The Python Image anaLYsis SOftware - IO library. This is a standalone version of the IO library originally bundled with the mycelium analysis software mycelyso.
Warning: The library is currently intended for internal use only, and subject to change without further notice! Use at your own risk!
It is plugin-based, and can currently read the following formats using third-party libraries, in a unified manner:
- TIFF
- OME-TIFF
- Zeiss' CZI
- Nikon ND2
- NDIP, an experimental pilyso-io specific meta format for non-destructive image processing
Major focus was spent on allowing access to multidimensional data – multi position data as well – and accompanying metadata, in a unified manner.
from pilyso_io.imagestack import ImageStack, Dimensions
from pilyso_io.imagestack.readers import * # loads all plugins
ims = ImageStack('file.nd2')
ims = ims.view(Dimensions.PositionXY)
print(ims.size)
for position in range(ims.size[Dimensions.PositionXY]):
print(ims[position]) # pixel data
print(ims.meta[position].calibration) # calibration
Bioimage data is often very large, and copying around data is space and time-consuming.
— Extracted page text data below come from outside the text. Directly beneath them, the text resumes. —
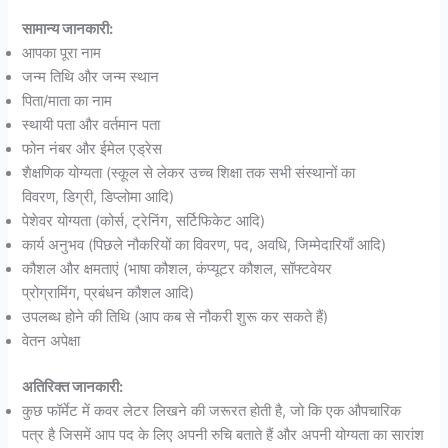
सामान्य जानकारी:
आपका पूरा नाम
जन्म तिथि और जन्म स्थान
पिता/माता का नाम
स्थायी पता और वर्तमान पता
फोन नंबर और ईमेल एड्रेस
शैक्षणिक योग्यता (स्कूल से लेकर उच्च शिक्षा तक सभी संस्थानों का
विवरण, डिग्री, डिप्लोमा आदि)
पेशेवर योग्यता (कोर्स, ट्रेनिंग, सर्टिफिकेट आदि)
कार्य अनुभव (पिछले नौकरियों का विवरण, पद, अवधि, जिम्मेदारियाँ आदि)
कौशल और क्षमताएं (भाषा कौशल, कंप्यूटर कौशल, सॉफ्टवेयर
प्रोग्रामिंग, प्रबंधन कौशल आदि)
उपलब्ध होने की तिथि (आप कब से नौकरी शुरू कर सकते हैं)
वेतन अपेक्षा
अतिरिक्त जानकारी:
कुछ फॉर्मेट में कवर लेटर लिखने की जरूरत होती है, जो कि एक औपचारिक
पत्र है जिसमें आप पद के लिए अपनी रुचि बताते हैं और अपनी योग्यता का सारांश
However, quite often a lot of processing steps have to be performed before the data can be meaningfully analyzed.
To this extend, NDIP is a JSON-based format, which contains individual processing steps, such as rotations or shifts, allowing one of the base formats to transparently be mapped into an altered form for the consuming software.
The current format is experimental and subject to change without notice!
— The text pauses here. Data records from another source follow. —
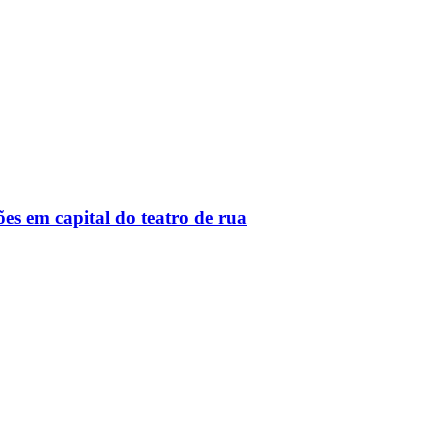
 em capital do teatro de rua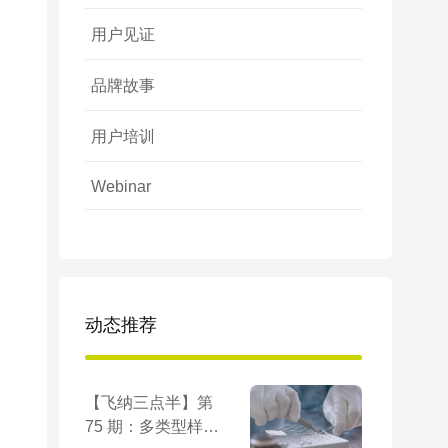
用户见证
品牌故事
用户培训
Webinar
动态推荐
【飞纳三点半】第
75 期：多类型样品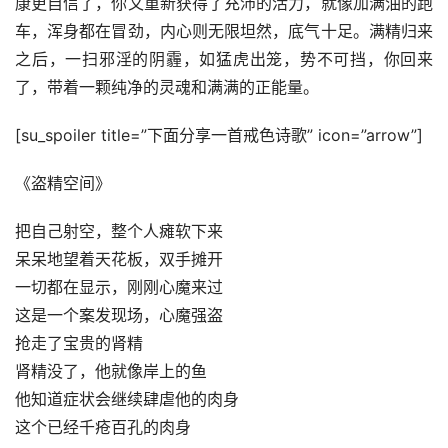
康更自信了，你又重新获得了充沛的活力，就像加满油的跑
车，浑身都在冒劲，内心则无限坦然，底气十足。满精归来
之后，一扫邪淫的阴霾，如猛虎出笼，势不可挡，你回来
了，带着一颗纯净的灵魂和满满的正能量。
[su_spoiler title=”下面分享一首戒色诗歌” icon=”arrow”]
《盗精空间》
把自己射空，整个人瘫软下来
呆呆地望着天花板，双手摊开
一切都在显示，刚刚心魔来过
这是一个案发现场，心魔强盗
抢走了宝贵的肾精
肾精没了，他就像岸上的鱼
他知道症状会继续肆虐他的肉身
这个已经千疮百孔的肉身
See github.com/modsim/pilyso-io-omero for GPL licensed code for accessing OMERO servers.
BSD
If you use pilyso-io
, please cite mycelyso:
Sachs CC, Koepff J, Wiechert W, Grünberger A, Nöh K (2019)
mycelyso – high-throughput analysis of Streptomyces mycelium live cell imaging data
BMC Bioinformatics, volume 20, 452, doi: 10.1186/s12859-019-3004-1
Available on the BMC Bioinformatics homepage at DOI: 10.1186/s12859-019-3004-1.